=== Passage for review ===

MammothModa

Unified Multimodal Understanding, Generation, and Editing

🌐 Project Page | 📑 Mamoda2 Tech Report | 📑 Mamoda2.5 Tech Report

Introduction

Mamoda is a family of unified AR-Diffusion models that seamlessly integrate multimodal understanding and generation within a single architecture. One model handles text-to-image, text-to-video, image editing, video editing, and multimodal understanding.

🎉 News

2026-05-06: 🔥Mamoda2.5 technical report is now online! Achieves SOTA on video editing benchmarks. Open-source model weights are under internal review.
2026-02-15: 🔥Released Mamoda2.5 inference code for Video Generation and Video Editing! Check out our Project Page.

=== Records ===

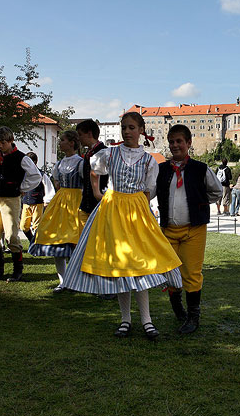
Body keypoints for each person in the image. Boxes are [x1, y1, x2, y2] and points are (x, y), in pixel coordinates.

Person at [62, 112, 182, 340]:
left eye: (131, 127)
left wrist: (144, 214)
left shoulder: (147, 159)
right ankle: (125, 319)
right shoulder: (110, 153)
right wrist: (98, 193)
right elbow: (94, 170)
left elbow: (148, 191)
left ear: (140, 130)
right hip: (113, 211)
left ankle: (147, 321)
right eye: (124, 127)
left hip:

===

**Instructions to follow:**
In the MammothModa page, what is the status of the open-source model weights for Mamoda2.5?

**Problem solution:**
They are under internal review.